BEGIN

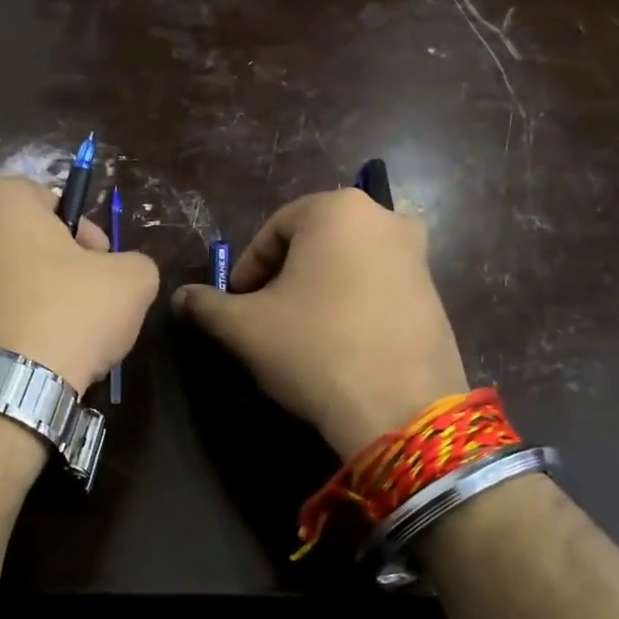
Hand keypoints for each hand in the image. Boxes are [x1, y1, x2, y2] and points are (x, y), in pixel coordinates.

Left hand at [0, 174, 158, 390]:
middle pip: (25, 239)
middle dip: (60, 264)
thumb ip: (134, 262)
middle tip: (88, 298)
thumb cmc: (66, 314)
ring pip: (6, 277)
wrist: (1, 390)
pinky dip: (11, 325)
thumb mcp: (131, 281)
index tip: (102, 264)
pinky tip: (36, 356)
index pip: (51, 198)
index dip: (85, 229)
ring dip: (36, 297)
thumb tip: (123, 272)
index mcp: (0, 200)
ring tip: (64, 336)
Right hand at [172, 189, 466, 456]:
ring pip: (348, 264)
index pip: (274, 230)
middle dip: (284, 276)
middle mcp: (384, 218)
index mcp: (337, 210)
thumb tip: (181, 297)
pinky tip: (340, 344)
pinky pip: (379, 288)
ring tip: (301, 332)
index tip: (237, 304)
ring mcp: (417, 256)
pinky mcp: (436, 294)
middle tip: (265, 316)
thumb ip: (207, 305)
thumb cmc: (314, 349)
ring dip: (319, 290)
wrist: (400, 408)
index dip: (248, 267)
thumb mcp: (245, 328)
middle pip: (314, 243)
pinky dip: (353, 305)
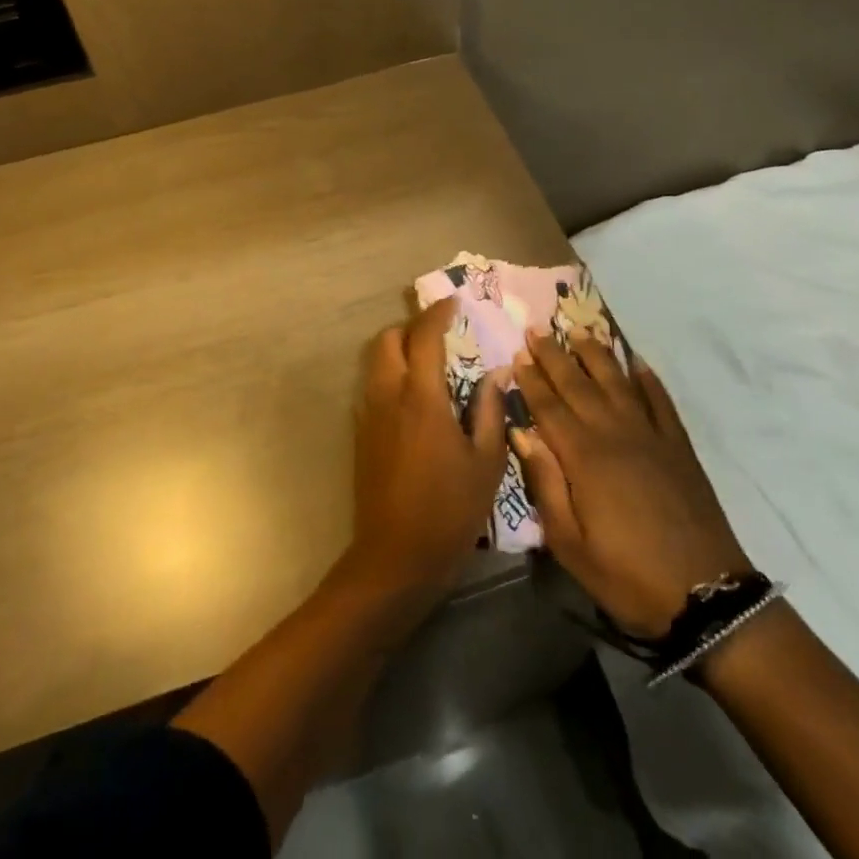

END

### Exercise directions
When the word "ring" shows up in a line of the entries, pull that line out.

### Task answer
ring pip: (6, 277)
ring dip: (36, 297)
ring tip: (64, 336)
ring pip: (348, 264)
ring tip: (301, 332)
ring mcp: (417, 256)
ring dip: (319, 290)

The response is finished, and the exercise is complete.